There are only 2 things you need to remember about closures. If you can gulp it down there’s nothing more to it.

They are - A closure is formed when,

  • A nested function makes a reference to a variable outside of its scope.

  • If we have a nested function but there’s no reference to a variable outside of its scope then it does not form a closure.

Let’s destructor the example.

💡
JS treats functions as First-Class Values. What that means is that function references can be stored in a variable and then passed around just like other variables.

We defined LaLaLand() and then call it in three different ways.

In the first one, LaLaLand() is invoked normally. The function returns a reference to another function.

It is not necessary that the name we declared in the nested function and the identifier where we store the reference have to be the same. So by invoking magician('Harry Houdini'); we successfully made our first closure.

This method is generally used while creating factory functions.

Guess which variable is closed over? It’s welcomeStatement.

Why? Because as we’ve seen in the definitions, welcomeStatement satisfies both conditions. It is outside of the nested block and it is referenced by inner block.

The interesting behaviour here is, even after the execution of LaLaLand() is finished, the inner function holds the variable welcomeStatement.

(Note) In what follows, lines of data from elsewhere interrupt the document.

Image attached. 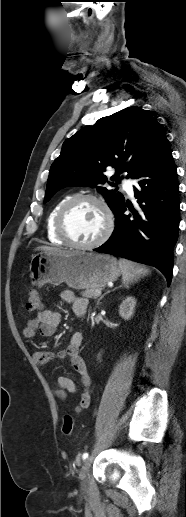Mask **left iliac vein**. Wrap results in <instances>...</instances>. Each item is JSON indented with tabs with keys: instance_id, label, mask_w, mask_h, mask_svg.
I'll list each match as a JSON object with an SVG mask.
<instances>
[{
	"instance_id": "4c4485c4",
	"label": "left iliac vein",
	"mask_w": 186,
	"mask_h": 517,
	"mask_svg": "<svg viewBox=\"0 0 186 517\" xmlns=\"http://www.w3.org/2000/svg\"><path fill=\"white\" fill-rule=\"evenodd\" d=\"M91 463H92V459L91 458H87L82 467H81V470H80V473H79V479L81 481V488L82 489H85L86 487V479H87V474H88V471H89V468L91 466Z\"/></svg>"
}]
</instances>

Closure is observed when a function uses variable(s) from outer scope(s) even while running in a scope where those variable(s) wouldn’t be accessible. - YDKJS

In the second invocation (LaLaLand()('David Copperfield');), instead of storing the method reference in a variable and then calling it, we directly invoked another function.

This syntax is a little tricky for beginners. This is called currying.

💡
Without parentheses, the reference of the function is returned or passed around.

The third instance is where we see different lexical environments. We had already stored a reference of the inner function in a variable. We used that reference to create another magician.

The first and third instances have different name parameters and JS ‘remembers’ them. What happened here is, our friendly JS engine created another lexical environment and preserved it in memory.

We could build an endless amount of magicians and this is the exciting part of factory functions. They sort of provide us with a blueprint for a class or an object. Before ES6, we did not have any clearly defined OOP concepts in JS. One of the methods used was the factory functions.

Closure describes the magic of keeping alive a function instance, along with its whole scope environment and chain, for as long as there’s at least one reference to that function instance floating around in any other part of the program. - YDKJS

Viewing closures in the browser console

If you wish to examine the function and where closure was created, fire up the console and paste it into the code. Since we have a debugger in our function it’ll pause the function flow.

On the right side, you’ll see a debugger window. Toggle on the Scope > Script > magician > [[Scopes]] > Closure.

You’ll be able to observe the entire behaviour of the function.

Don’t use closures accidentally

  • Since closures create a new instance and store it every time, it consumes a lot of memory. It is advisable to be aware of where your program uses closures. Common lookouts are even triggers, callbacks and loops

  • The closure will not be collected by the garbage collector until the function instance is stored and kept alive. This will affect the performance of your program.


Concluding

Keep the kingdom analogy in mind whenever you’re confused about closures and lexical scope.

In this article, I tried a newer approach towards making programming concepts easier by relating them to stories. Let me know if you like this way of understanding concepts.

Lastly,

  • The lexical scope mechanism allows the inner function to use outer function variables. This forms a closure.